In 2010, 30-year-old Nyima Kouyaté* left her home in Mali with her three sons and made her way to Tripoli in Libya. Her husband Omar had a job there as a tailor. “We wanted to make a better future for our children together, here or in Europe,” she says.
In Tripoli, everything was new and communication was difficult for her and the children. But Omar found friends and acquaintances from Mali who could help her. Omar worked a lot. He sent most of the money to his brother in Mali, who was supposed to save it. When civil war broke out in Libya, they decided to return to Mali. But when they arrive in Bamako, they find that Omar's brother had spent all the money. As there was no possibility for the family to make a living locally, they travelled back to Tripoli in 2012, despite the civil war. In order to keep their children out of harm’s way, they left them with relatives. When Omar went to a Western Union shop one evening in September 2014 to send them some money to Mali, he was robbed and shot. He survived. But seven months later he died as a result of the injury. It might have been possible to save him in hospital. But at this critical juncture, the road was blocked by militias.
The difficult way back
Nyima attempted to earn money. The Malian community was an important support for her during this time. But she was plunged into sorrow and mourning, and she was tired. When she heard about return programmes, about planes that could take her to Bamako on behalf of the Red Cross or the International Organisation for Migration (IOM), she wanted to go home to her children. She signed up on the list for persons willing to return and waited. In vain. Six months later, she still had received no answer. Then she was told to go to Sabha, a town in the centre of Libya. She did so, knocked on the door of the Red Cross there and asked about the possibilities for returning. Once again, she was put on the IOM waiting list. She contacted the Malian embassy. Nothing happened.
In 2017, she learned that there were cars travelling to Mali and taking people with them. At night, she got into a car with ten others. After many hours of driving through the desert, they had to stop for repairs. A few persons approached them and then robbed the bus passengers. “They took everything from us, even the smallest possession.” Practically penniless, they reached the Nigerien desert town of Agadez a few days later. Once again, she sought out the Red Cross.
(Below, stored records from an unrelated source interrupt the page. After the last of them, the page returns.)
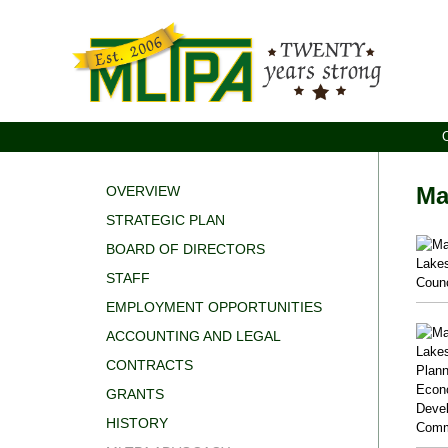
Ma
OVERVIEW
STRATEGIC PLAN
BOARD OF DIRECTORS
STAFF
EMPLOYMENT OPPORTUNITIES
ACCOUNTING AND LEGAL
CONTRACTS
GRANTS
HISTORY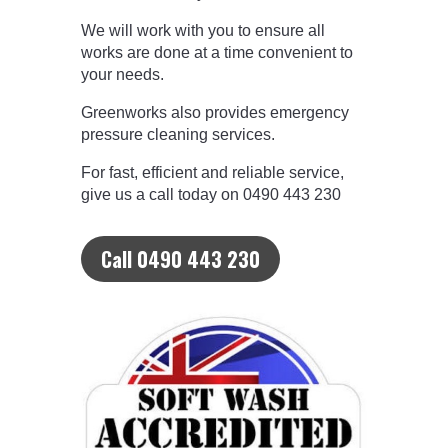
We will work with you to ensure all
works are done at a time convenient to
your needs.
Greenworks also provides emergency
pressure cleaning services.
For fast, efficient and reliable service,
give us a call today on 0490 443 230
Call 0490 443 230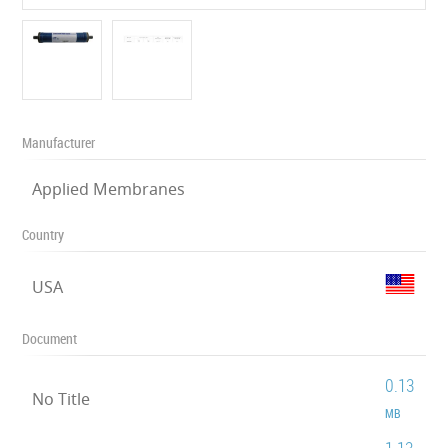
Manufacturer
Applied Membranes
Country
USA
Document
0.13
No Title
MB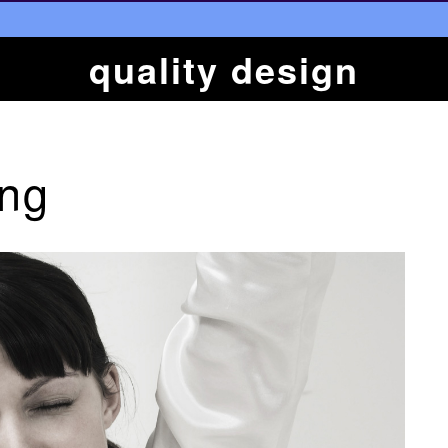
quality design
ing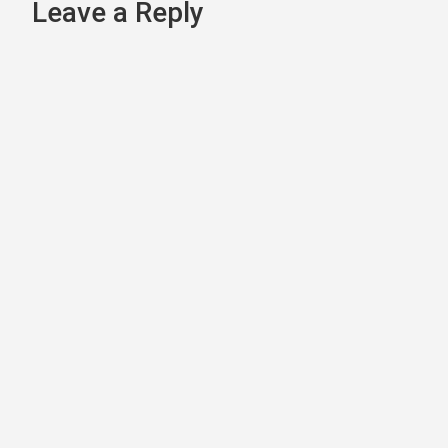
navigation
Leave a Reply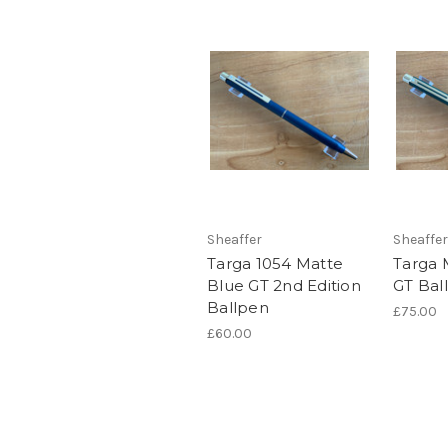
Sheaffer
Sheaffer
Targa 1054 Matte
Targa 
Blue GT 2nd Edition
GT Bal
Ballpen
£75.00
£60.00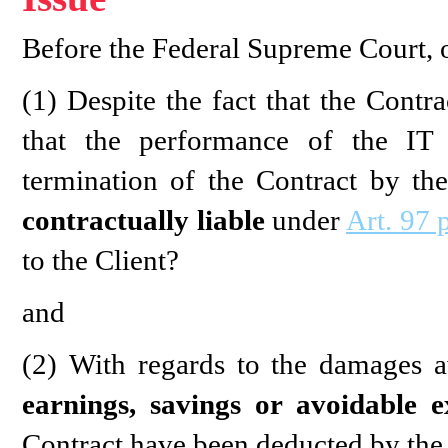
Before the Federal Supreme Court, o
(1) Despite the fact that the Contr
that the performance of the IT 
termination of the Contract by the
contractually liable
under
Art. 97 
to the Client?
and
(2) With regards to the damages a
earnings, savings or avoidable e
Contract have been deducted by the 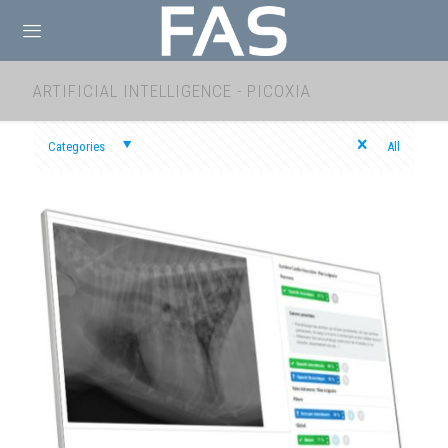
ARTIFICIAL INTELLIGENCE - PICOXIA
Categories
All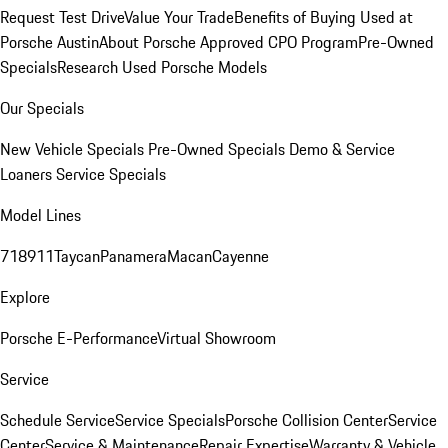
Request Test Drive
Value Your Trade
Benefits of Buying Used at
Porsche Austin
About Porsche Approved CPO Program
Pre-Owned
Specials
Research Used Porsche Models
Our Specials
New Vehicle Specials
Pre-Owned Specials
Demo & Service
Loaners
Service Specials
Model Lines
718
911
Taycan
Panamera
Macan
Cayenne
Explore
Porsche E-Performance
Virtual Showroom
Service
Schedule Service
Service Specials
Porsche Collision Center
Service
Center
Service & Maintenance
Repair Expertise
Warranty & Vehicle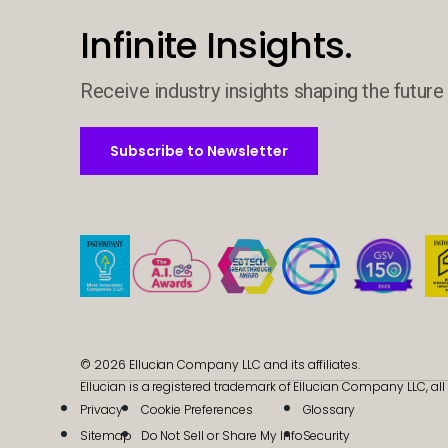
Infinite Insights.
Receive industry insights shaping the future 
Subscribe to Newsletter
Subscribe to Newsletter
© 2026 Ellucian Company LLC and its affiliates.
Ellucian is a registered trademark of Ellucian Company LLC, all 
Privacy
Cookie Preferences
Glossary
Sitemap
Do Not Sell or Share My Info
Security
Outside the office, she was approached by Malian officials who explained to her that they would take Malians to Bamako and support them there. Before leaving, each person received FCFA 15,000, about 22 Euro. With this pocket money and a little hope, Nyima got on the Malian government bus that took her to Bamako.
Starting all over again
Nyima had kept the civil servants’ business card and called their number almost every day. No one answered, for months. Her hope for support began to fade. She knocked on the door of her late husband’s family, but she was turned away. Disillusioned, she returned to her father’s family and her children. With some money from her brother, she bought cloth to trade at the market. This is how she is trying to make ends meet, but she says in no uncertain terms: “If there was a living for me here, I would want to stay. But what future does the country hold for my children and me? If I knew my children could live safely here, I would leave again, to Libya or to Europe. I would do it for them. Do I have a choice?”
* The names have been changed by the editors.